Het registratieproces voor een generiek geneesmiddel gaat veelal veel sneller dan het registratieproces van een spécialité en duurt veelal maximaal 1 jaar. Het generieke geneesmiddel wordt dan 9 jaar na het spécialité geneesmiddel geregistreerd, maar mag pas na afloop van de totale beschermingsperiode van 10 jaar daadwerkelijk op de markt worden gebracht.

Hiermee is al in de wet geregeld dat de duur van het registratietraject van het generieke geneesmiddel niet resulteert in een verlenging van de beschermingsperiode van het spécialité geneesmiddel. Het generieke geneesmiddel kan daarmee 10 jaar na registratie van het spécialité geneesmiddel direct beschikbaar zijn voor de patiënt. Dit registratieproces geldt voor alle Europese landen.

Het is tevens zo dat bij de beoordeling van het 2e of latere generieke geneesmiddel de ervaring uit de eerste beoordeling wordt meegenomen. Als delen uit het registratiedossier van een 2e of latere generieke geneesmiddel identiek zijn aan delen van het 1e generieke geneesmiddel, dan wordt de eerdere beoordeling overgenomen. Daarmee kan de beoordelingstijd worden verkort.

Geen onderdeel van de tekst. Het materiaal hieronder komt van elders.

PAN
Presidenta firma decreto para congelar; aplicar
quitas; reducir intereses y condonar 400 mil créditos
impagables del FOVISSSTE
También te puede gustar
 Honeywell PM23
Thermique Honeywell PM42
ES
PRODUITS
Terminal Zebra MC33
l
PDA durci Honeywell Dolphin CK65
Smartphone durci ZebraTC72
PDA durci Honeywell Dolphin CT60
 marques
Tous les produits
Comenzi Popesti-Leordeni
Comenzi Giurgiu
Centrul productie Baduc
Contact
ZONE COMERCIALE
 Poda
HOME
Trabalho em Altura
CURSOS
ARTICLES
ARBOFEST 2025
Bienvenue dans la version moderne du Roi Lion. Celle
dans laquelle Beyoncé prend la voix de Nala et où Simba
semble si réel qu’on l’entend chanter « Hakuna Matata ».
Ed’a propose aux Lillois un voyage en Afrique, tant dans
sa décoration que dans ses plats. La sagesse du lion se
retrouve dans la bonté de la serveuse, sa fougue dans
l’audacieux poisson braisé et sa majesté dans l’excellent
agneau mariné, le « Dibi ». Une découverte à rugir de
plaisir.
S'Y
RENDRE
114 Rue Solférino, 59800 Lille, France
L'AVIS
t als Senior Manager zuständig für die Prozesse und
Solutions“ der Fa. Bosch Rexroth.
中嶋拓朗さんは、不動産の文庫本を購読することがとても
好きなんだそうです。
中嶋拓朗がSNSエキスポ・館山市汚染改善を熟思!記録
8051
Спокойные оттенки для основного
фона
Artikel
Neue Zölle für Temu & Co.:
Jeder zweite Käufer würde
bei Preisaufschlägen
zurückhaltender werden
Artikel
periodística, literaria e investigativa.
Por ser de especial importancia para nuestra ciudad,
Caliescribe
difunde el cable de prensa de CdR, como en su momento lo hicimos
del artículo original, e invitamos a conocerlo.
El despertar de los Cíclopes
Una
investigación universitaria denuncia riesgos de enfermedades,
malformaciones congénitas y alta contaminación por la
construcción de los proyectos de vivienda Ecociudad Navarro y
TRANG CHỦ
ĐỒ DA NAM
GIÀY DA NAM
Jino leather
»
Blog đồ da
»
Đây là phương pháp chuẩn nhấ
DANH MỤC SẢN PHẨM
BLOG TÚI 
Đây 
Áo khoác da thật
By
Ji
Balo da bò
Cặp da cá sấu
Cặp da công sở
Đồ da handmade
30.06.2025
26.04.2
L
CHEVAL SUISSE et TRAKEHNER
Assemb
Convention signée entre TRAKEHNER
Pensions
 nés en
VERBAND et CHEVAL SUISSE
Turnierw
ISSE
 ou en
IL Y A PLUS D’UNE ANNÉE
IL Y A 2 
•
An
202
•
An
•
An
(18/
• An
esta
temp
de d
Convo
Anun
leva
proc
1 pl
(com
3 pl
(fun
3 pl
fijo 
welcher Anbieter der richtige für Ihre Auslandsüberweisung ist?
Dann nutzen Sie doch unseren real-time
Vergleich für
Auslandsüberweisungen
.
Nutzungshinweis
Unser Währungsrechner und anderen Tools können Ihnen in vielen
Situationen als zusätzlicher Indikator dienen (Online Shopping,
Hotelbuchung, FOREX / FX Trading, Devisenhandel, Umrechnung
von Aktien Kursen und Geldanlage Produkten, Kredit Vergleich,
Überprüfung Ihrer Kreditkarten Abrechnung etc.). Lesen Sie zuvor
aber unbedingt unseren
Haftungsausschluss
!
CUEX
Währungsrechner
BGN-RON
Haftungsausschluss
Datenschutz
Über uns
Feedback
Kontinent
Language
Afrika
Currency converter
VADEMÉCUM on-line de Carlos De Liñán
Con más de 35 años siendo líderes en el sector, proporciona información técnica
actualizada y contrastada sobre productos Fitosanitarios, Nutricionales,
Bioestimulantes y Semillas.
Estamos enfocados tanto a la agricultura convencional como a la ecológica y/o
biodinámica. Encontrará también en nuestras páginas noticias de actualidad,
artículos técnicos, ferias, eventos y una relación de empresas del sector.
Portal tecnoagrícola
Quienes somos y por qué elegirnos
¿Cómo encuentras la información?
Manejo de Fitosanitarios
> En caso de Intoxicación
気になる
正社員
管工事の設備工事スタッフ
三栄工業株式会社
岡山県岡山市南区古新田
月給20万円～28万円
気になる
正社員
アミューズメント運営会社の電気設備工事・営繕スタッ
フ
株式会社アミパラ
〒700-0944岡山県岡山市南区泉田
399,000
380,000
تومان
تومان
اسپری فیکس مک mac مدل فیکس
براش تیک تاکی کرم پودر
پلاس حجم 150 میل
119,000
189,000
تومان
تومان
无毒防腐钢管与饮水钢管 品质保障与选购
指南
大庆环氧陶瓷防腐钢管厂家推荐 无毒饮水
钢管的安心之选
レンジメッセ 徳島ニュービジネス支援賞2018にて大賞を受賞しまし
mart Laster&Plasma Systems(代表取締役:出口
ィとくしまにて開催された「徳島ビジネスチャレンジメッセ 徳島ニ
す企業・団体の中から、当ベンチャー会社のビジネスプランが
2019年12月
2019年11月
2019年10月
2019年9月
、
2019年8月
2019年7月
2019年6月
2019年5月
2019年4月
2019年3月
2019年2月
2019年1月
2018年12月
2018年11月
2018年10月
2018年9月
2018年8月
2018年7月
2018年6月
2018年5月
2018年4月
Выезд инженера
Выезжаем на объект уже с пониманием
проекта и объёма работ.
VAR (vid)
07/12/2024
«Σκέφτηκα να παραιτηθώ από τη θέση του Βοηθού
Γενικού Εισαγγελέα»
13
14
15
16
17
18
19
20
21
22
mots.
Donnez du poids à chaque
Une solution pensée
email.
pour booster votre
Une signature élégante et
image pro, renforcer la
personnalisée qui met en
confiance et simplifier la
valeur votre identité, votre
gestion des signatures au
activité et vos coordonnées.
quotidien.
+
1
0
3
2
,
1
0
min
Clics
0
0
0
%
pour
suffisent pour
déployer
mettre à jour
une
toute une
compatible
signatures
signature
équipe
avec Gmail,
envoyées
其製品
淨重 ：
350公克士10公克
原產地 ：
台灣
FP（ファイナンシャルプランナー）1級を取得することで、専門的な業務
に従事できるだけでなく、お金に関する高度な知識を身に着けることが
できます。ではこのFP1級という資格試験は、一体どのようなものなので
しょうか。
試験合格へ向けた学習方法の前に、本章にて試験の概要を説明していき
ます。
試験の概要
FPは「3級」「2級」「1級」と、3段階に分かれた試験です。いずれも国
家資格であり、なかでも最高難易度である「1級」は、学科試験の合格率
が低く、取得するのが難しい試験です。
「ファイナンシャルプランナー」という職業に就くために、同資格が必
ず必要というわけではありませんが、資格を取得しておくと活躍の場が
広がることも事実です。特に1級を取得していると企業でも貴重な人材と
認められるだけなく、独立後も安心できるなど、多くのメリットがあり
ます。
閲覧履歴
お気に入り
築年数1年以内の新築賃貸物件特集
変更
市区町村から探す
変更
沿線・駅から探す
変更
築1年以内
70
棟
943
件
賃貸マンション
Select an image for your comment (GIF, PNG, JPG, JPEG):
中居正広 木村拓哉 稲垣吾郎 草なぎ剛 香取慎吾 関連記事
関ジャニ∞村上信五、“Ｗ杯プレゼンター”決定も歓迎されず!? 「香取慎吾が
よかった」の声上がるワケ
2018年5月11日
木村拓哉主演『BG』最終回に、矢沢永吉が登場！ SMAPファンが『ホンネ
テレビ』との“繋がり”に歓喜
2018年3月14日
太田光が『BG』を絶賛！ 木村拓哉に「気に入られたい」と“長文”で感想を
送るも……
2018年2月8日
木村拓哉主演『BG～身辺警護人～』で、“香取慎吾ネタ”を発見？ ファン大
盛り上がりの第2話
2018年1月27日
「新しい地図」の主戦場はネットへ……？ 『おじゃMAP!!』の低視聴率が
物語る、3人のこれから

De Minister voor Medische Zorg, B.J. Bruins


X Noot
1

Verordening (EG) 297/95 van de Raad van 10 februari 1995 inzake de vergoedingen die aan het Europees Bureau voor de geneesmiddelenbeoordeling dienen te worden betaald (PB L 35 d.d. 15.2.1995, p.1); Verordening (EU) Nr. 658/2014 van de het Europees parlement en de Raad van 15 mei 2014 betreffende de aan het Europees Geneesmiddelenbureau te betalen vergoedingen voor het uitvoeren van geneesmiddelenbewakingsactiviteiten inzake geneesmiddelen voor menselijk gebruik (PB L 189 d.d. 27.6.2014, p. 112).